Friday, August 28, 2009

Duly Noted: Canada's Art Biases


Sometimes it's hard to put one's finger on regional/national art trends when one's living in the thick of same. So I've been wanting to post the following, rather astute, observations from Windsor Biennial curator Lee Rodney for some time now. For me, they really helped peg the standard-bearing idiom in the Canadian scene right now... post-conceptualism.

Here, an interview with Bryne McLaughlin from canadianart.ca, Rodney elaborates:

Detroit is an exceptionally difficult place to read as an outsider and it has taken me the better part of five years to piece together and comprehend the city’s aesthetic tendencies. Conceptualism had no lasting impact and a lot of work is made up from the material history of the region—thus assemblage has become a dominant trend. When you start to understand the history of the region, it makes sense that artists working in the last four decades probably had no time for the abstractions of conceptualism. I can think of no parallel in Canada and I think both external jurors (David Diviney and Mathieu Beauséjour) were a bit perplexed by many of the submissions which seemed like a bad hangover from Abstract Expressionism: Joseph Cornell meets Jackson Pollock.
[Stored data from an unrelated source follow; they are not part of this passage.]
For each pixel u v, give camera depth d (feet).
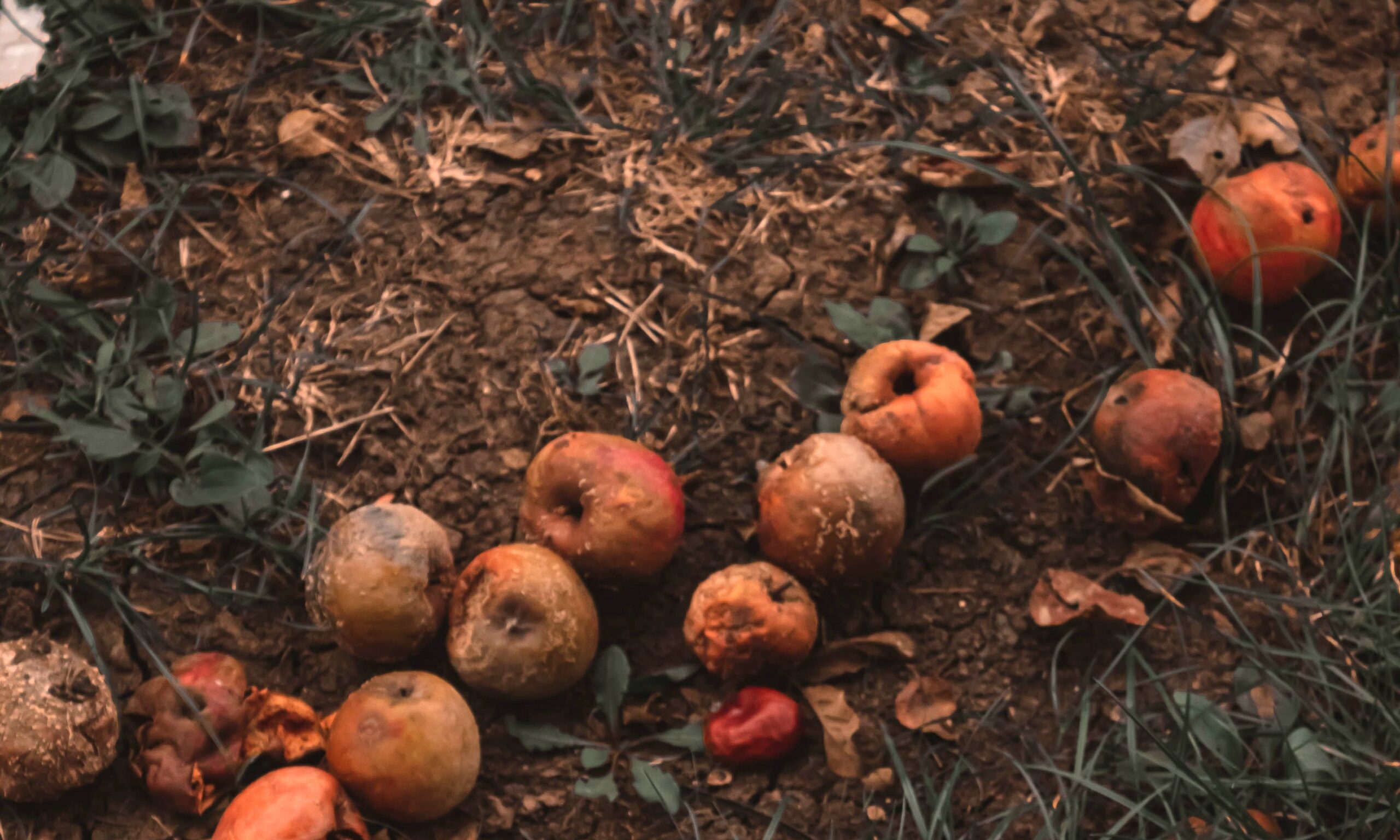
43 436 5.18
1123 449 5.04
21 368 5.21
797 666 4.97
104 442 5.06
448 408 5.20
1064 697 5.01
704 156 5.42
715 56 5.54
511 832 4.91
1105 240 5.30
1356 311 5.17
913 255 5.30
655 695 5.00
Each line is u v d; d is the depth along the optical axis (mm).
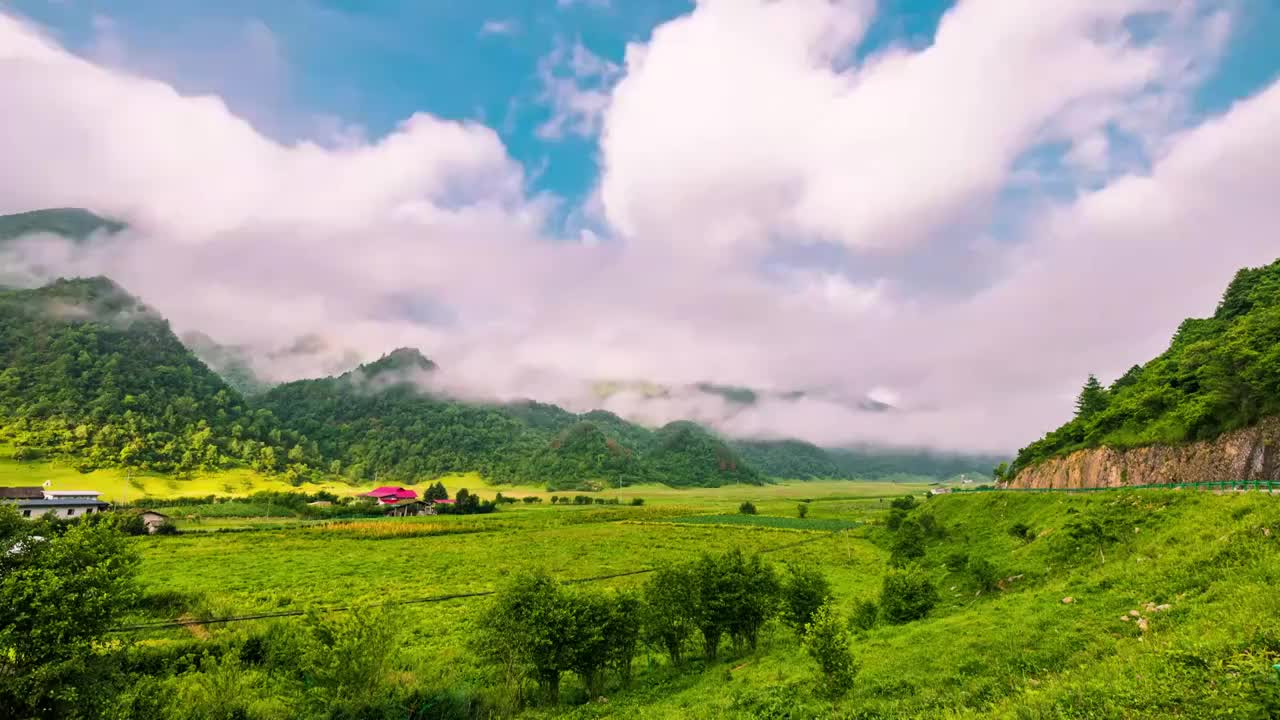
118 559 24328
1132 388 93625
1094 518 42344
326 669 30750
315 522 137125
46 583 21750
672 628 40750
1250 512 31953
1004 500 78062
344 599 62094
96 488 180250
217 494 195750
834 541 106062
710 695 30719
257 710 30953
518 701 35250
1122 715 15391
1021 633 26703
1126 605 26641
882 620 41625
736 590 41062
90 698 22797
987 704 19812
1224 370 63938
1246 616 19516
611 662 37531
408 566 85500
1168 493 43594
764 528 130875
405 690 32938
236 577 73875
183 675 36219
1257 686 14266
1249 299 95625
On the other hand, post-conceptualism is the dominant idiom in contemporary Canadian art and Iain Baxter& has had a major impact on pretty much everyone living and working in Windsor. The two cities are pretty disjointed in this respect and it’s impossible to suggest that there is a common regional approach of any kind. One of the aims of the Windsor Biennial is to get more dialogue going between the two cities. In the future it might be interesting to broaden the scope in terms of the region the Windsor Biennial could represent. Windsor has much in common with cities in the Rust Belt and the economic and cultural issues facing places like Cleveland or Buffalo are very similar. Hamilton is also interesting in this framework even though it is very close to the Greater Toronto Area.